Sensible y profunda, Louise -interpretada por la actriz Amy Adams- posee un vasto conocimiento sobre el funcionamiento de los más diversos idiomas. De hecho, la llegada de las naves la sorprenden en la universidad, mientras les habla a sus alumnos de las lenguas romances, el origen del portugués y de Galicia, territorio donde en tiempos medievales el lenguaje era considerado "una expresión del arte".

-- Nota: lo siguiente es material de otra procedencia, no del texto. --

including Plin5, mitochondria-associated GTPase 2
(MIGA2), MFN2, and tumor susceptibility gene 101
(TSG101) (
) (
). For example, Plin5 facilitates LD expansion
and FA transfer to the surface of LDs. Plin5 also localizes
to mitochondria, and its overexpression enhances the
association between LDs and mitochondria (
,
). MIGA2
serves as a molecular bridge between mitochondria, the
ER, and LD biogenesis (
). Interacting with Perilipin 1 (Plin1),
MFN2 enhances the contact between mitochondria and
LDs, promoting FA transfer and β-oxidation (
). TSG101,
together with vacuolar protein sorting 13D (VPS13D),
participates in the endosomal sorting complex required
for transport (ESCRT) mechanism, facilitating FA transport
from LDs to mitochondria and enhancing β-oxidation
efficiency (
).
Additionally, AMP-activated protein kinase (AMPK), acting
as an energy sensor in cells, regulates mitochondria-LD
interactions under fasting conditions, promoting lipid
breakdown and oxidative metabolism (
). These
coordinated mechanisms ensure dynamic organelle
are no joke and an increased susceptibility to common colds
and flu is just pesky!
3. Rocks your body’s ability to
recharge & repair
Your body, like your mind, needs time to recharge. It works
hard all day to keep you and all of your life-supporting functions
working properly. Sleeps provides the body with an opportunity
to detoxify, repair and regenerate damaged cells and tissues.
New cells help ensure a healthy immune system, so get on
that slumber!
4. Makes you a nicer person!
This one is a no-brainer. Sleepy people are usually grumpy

Regalo del arte visual de Villeneuve, las naves alienígenas tienen algo de aquellas rocas suspendidas que alguna vez soñó Magritte; no dejan huella -nos dice el relato-; no emiten sonido, gas, radiación, calor o frío. Están simplemente allí, suspendidas e inmunes a la ley de la gravedad, aguardando (como alguna vez aguardó el monolito de 2001, Odisea del espacio) que los humanos hagan lo suyo. Al principio con temor, luego con fascinación y finalmente con entrega, Louise ingresará una y otra vez a ese espacio radicalmente ajeno, en busca de un punto de encuentro. Lo que descubrirá es que los "heptópodos" (así deciden llamar a los alienígenas) se comunican con una lengua escrita para la cual la belleza -como para las lenguas romances de las que ella hablaba en sus clases- es un componente esencial. La escritura de esos seres es circular, volátil, aérea; posee una grafía escurridiza, donde los términos se engarzan uno con el otro, en círculos -"logogramas" los denomina Louise-, ajenos a la tiranía de lo lineal. Para los heptópodos, no hay frases sino aros de conceptos que se emiten de una sola vez, sin antes ni después, sin principio o final. Su lenguaje no está sujeto a nuestras concepciones temporales; su conciencia, tampoco.

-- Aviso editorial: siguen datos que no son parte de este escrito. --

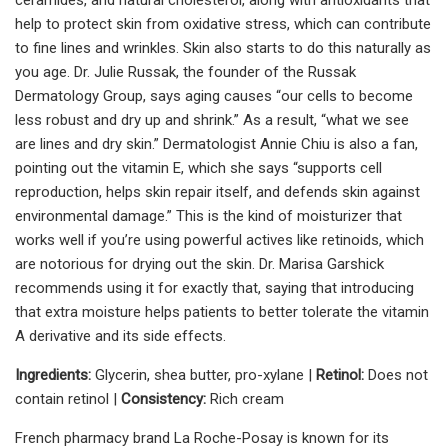
help to protect skin from oxidative stress, which can contribute
to fine lines and wrinkles. Skin also starts to do this naturally as
you age. Dr. Julie Russak, the founder of the Russak
Dermatology Group, says aging causes “our cells to become
less robust and dry up and shrink.” As a result, “what we see
are lines and dry skin.” Dermatologist Annie Chiu is also a fan,
pointing out the vitamin E, which she says “supports cell
reproduction, helps skin repair itself, and defends skin against
environmental damage.” This is the kind of moisturizer that
works well if you’re using powerful actives like retinoids, which
are notorious for drying out the skin. Dr. Marisa Garshick
recommends using it for exactly that, saying that introducing
that extra moisture helps patients to better tolerate the vitamin
A derivative and its side effects.
Ingredients:
Glycerin, shea butter, pro-xylane |
Retinol:
Does not
contain retinol |
Consistency:
Rich cream
French pharmacy brand La Roche-Posay is known for its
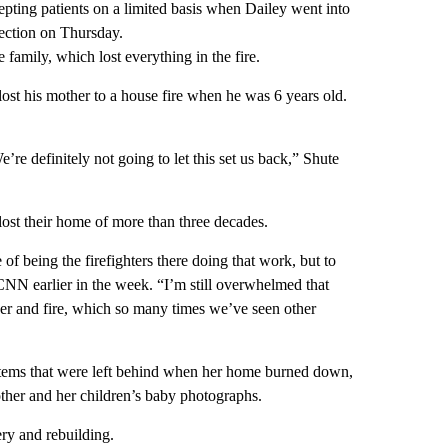
epting patients on a limited basis when Dailey went into
ection on Thursday.
e family, which lost everything in the fire.
ost his mother to a house fire when he was 6 years old.
re definitely not going to let this set us back,” Shute
 lost their home of more than three decades.
f being the firefighters there doing that work, but to
 CNN earlier in the week. “I’m still overwhelmed that
ther and fire, which so many times we’ve seen other
e items that were left behind when her home burned down,
ther and her children’s baby photographs.
ry and rebuilding.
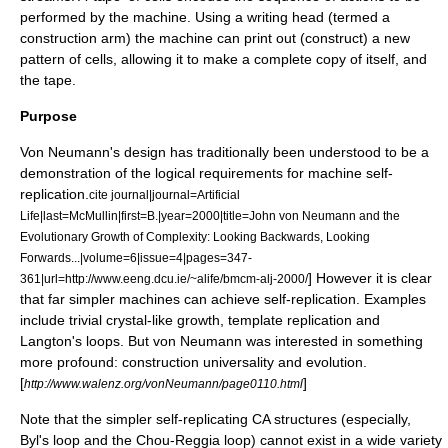
performed by the machine. Using a writing head (termed a
construction arm) the machine can print out (construct) a new
pattern of cells, allowing it to make a complete copy of itself, and
the tape.
Purpose
Von Neumann's design has traditionally been understood to be a
demonstration of the logical requirements for machine self-
replication.
cite journal|journal=Artificial
Life|last=McMullin|first=B.|year=2000|title=John von Neumann and the
Evolutionary Growth of Complexity: Looking Backwards, Looking
Forwards...|volume=6|issue=4|pages=347-
] However it is clear
361|url=http://www.eeng.dcu.ie/~alife/bmcm-alj-2000/
that far simpler machines can achieve self-replication. Examples
include trivial crystal-like growth, template replication and
Langton's loops
. But von Neumann was interested in something
more profound: construction universality and evolution.
[
]
http://www.walenz.org/vonNeumann/page0110.html
Note that the simpler self-replicating CA structures (especially,
Byl's loop
and the
Chou-Reggia loop
) cannot exist in a wide variety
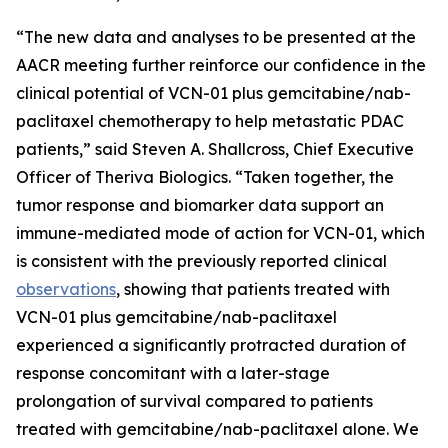
“The new data and analyses to be presented at the
AACR meeting further reinforce our confidence in the
clinical potential of VCN-01 plus gemcitabine/nab-
paclitaxel chemotherapy to help metastatic PDAC
patients,” said Steven A. Shallcross, Chief Executive
Officer of Theriva Biologics. “Taken together, the
tumor response and biomarker data support an
immune-mediated mode of action for VCN-01, which
is consistent with the previously reported clinical
observations
, showing that patients treated with
VCN-01 plus gemcitabine/nab-paclitaxel
experienced a significantly protracted duration of
response concomitant with a later-stage
prolongation of survival compared to patients
treated with gemcitabine/nab-paclitaxel alone. We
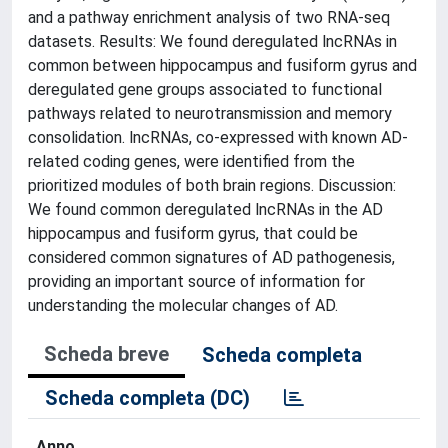
and a pathway enrichment analysis of two RNA-seq
datasets. Results: We found deregulated lncRNAs in
common between hippocampus and fusiform gyrus and
deregulated gene groups associated to functional
pathways related to neurotransmission and memory
consolidation. lncRNAs, co-expressed with known AD-
related coding genes, were identified from the
prioritized modules of both brain regions. Discussion:
We found common deregulated lncRNAs in the AD
hippocampus and fusiform gyrus, that could be
considered common signatures of AD pathogenesis,
providing an important source of information for
understanding the molecular changes of AD.
Scheda breve
Scheda completa
Scheda completa (DC)
Anno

Deslumbrada por el sofisticado sistema de comunicación de los visitantes, Louise comienza a sumergirse, no solo en la lógica del lenguaje alienígena, sino también en el tipo de pensamiento que ese lenguaje construye. "Hay días que definen tu historia más allá de tu vida", dirá, al descubrir que también ella es capaz de habitar la lengua de los seres sin tiempo.
Lo que Louise terminará por asumir es una suerte de memento mori austero, amoroso y despojado de las vanidades de la épica o los pronunciamientos. Simplemente, acepta que la vida, el amor y la muerte no son más que muescas en un mismo círculo, un misterio que nos trasciende y que, aún así, es posible abrazar.